Data centers will be “all-flash” in the future, according to Charles Giancarlo, Pure Storage Chairman and CEO, adding that the solution can help countries like India speed up their 6G plans by being more power-efficient. While commenting that enterprises are still in the dark ages when it comes to data storage, the CEO talked about what future cloud storage and data centres can look like in coming years.

Edited excerpts of an interview with businessline.

In the age of AI, do you feel that companies are giving due thought to the idea of data storage, be it in terms of budget or in any other aspect?

No, I think this has been an issue for data storage for some time. Data storage has been treated as a commodity. It’s been purchased at the subject-matter-expert levels inside of companies, not at a technical or strategic level.

I do think that AI is calling more attention to data storage inside companies. We as consumers have gone from using external hard drives to the cloud. Enterprises don’t work that way. Data storage is still treated like individual hard drives, except they’re larger. The data is captive, it’s siloed to that application environment.

And so, companies are still operating on decades old architectures. Now, AI wants to be able to access any of the data at any time, immediately to give a response. So, we think AI is really going to cause a revolution in the way that customers look at their data environment.

Do you feel that if India incorporates flash storage into these data centers, it could catapult development of technologies like 6G?

There’s very little question about it. First of all, data centers will be all flash going forward. The reason: it’s more performant, uses less power. And power is a critical concern right now for every country and data center operators because their trouble is not so much the cost of power, but access to more power.

We can reduce the total power of a data center by something like 20 per cent which can be used for other things like compute, AI. It’s 20 per cent of their total data center power we can now give back to them. So it’s like a new power source.

So, if flash storage is as lucrative as you’re saying, what is still keeping things like SSD in the fight?

Part of the reason is a hard disk has been very cheap for decades and Flash used to be very expensive.

Now Flash is still a little bit more expensive than hard disk, but it’s coming down at a faster rate than hard disk. And then our technology, we’re the only company that provides what we call Direct Flash. that is more efficient and provides greater performance than say SSDs.

And because of that, it allows us to be the first to get into these major data center opportunities.

Infrastructure-wise, would I be seeing a very drastic change in how data centers look?

You would. About 25-30 per cent floor space in a data center today are these racks of hard drives. We can replace that with something like 5 per cent of the floor space. So you wouldn’t even see the storage in a sense.

Also, all of those hard drives are making a huge amount of noise. Our system is almost entirely quiet, except for the fans.

Have you been in talks with the government, the Indian government recently, in terms of data centers?
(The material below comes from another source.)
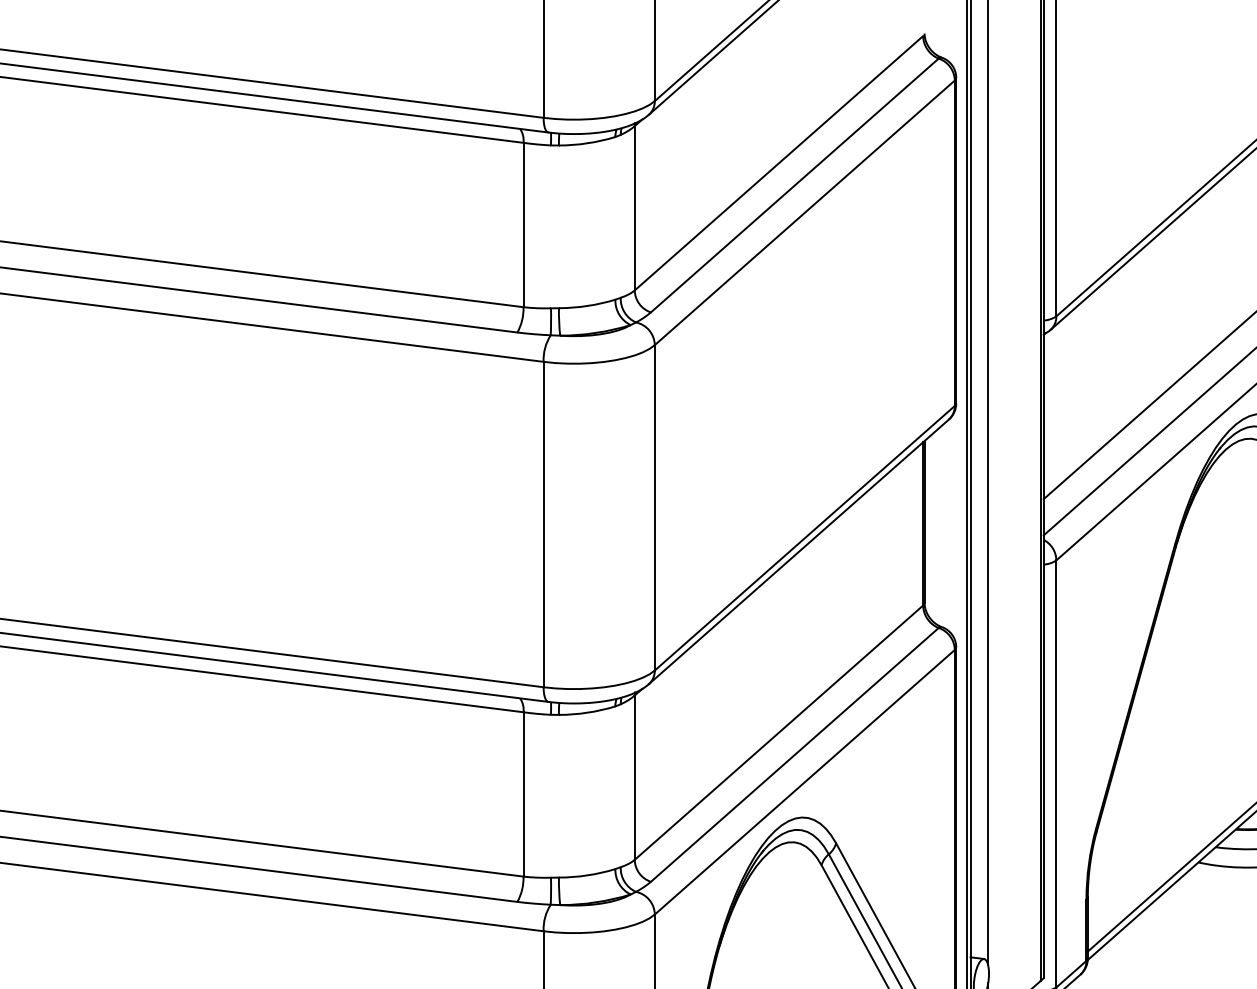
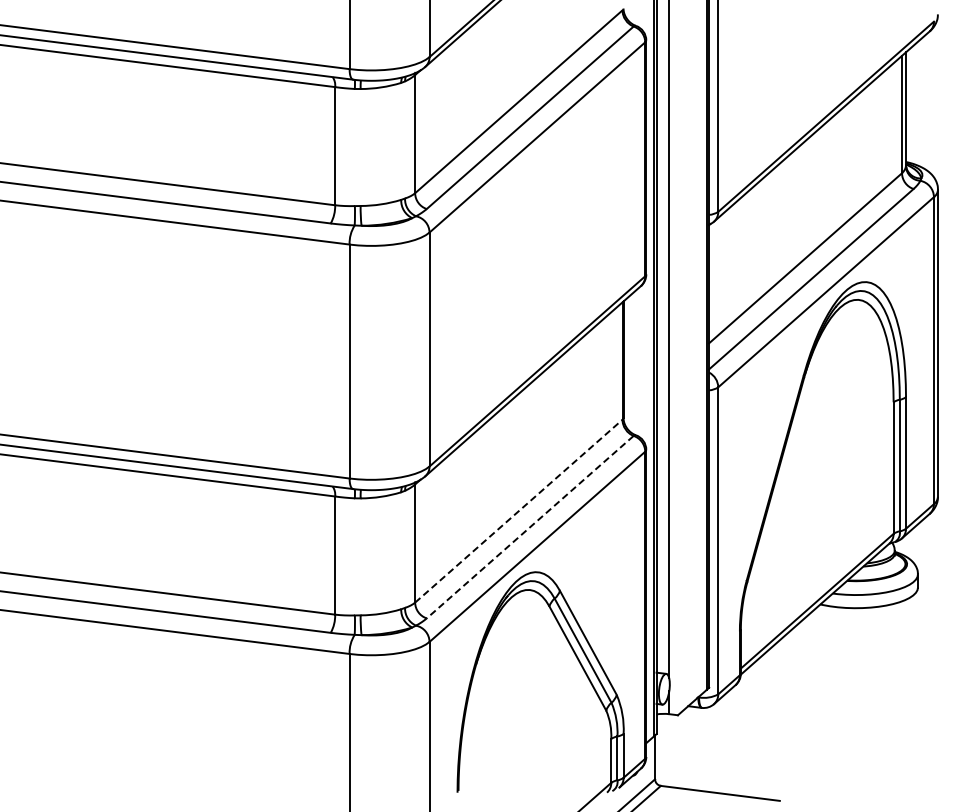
line: (779, 731) -> (519, 510), solid -> dashed
line: (795, 755) -> (530, 527), solid -> dashed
Not so much, although it’s our plan on a worldwide basis. We’ve been getting much more involved with government authorities, because power is a big concern.

We need to make governments aware that they can save, reduce the amount of power constraints, both for a business and for consumers, by this. It’s like - if you think about LED lighting, it was expensive at the beginning but governments globally encouraged its use as they used less than one-tenth of the amount of power of the incandescent light bulbs.

What kind of security challenges have you been facing over the time?

Ransomware has started to become a very large concern. For storage vendors, there’s been a great demand to provide “immutable copies.” Say your data has been encrypted by ransomware. You either you pay the threat actor, or if you’ve made a copy before it was encrypted, and you can recover from that copy rapidly. That’s a set of capabilities that we provide; the ability to detect whether your data’s being violated.

Will Pure Storage be able to protect against quantum computer attacks?

One of the concerns around quantum computing is it’s very good at factoring prime numbers, on which many algorithm encryptions are based.

And so the fear is that when quantum computing gets large enough, it could decrypt everything that we do today.

That is about 10 years off right now, but the National Institute of Standards (NIST) in the US is already standardizing post quantum cryptography, algorithms not based on primes that quantum computers are not good at.

So, algorithms for encryption that quantum computers are not good at, will become a set of standards probably in the next year. As soon as the standards are set, we’ll move to those and we should be in good shape.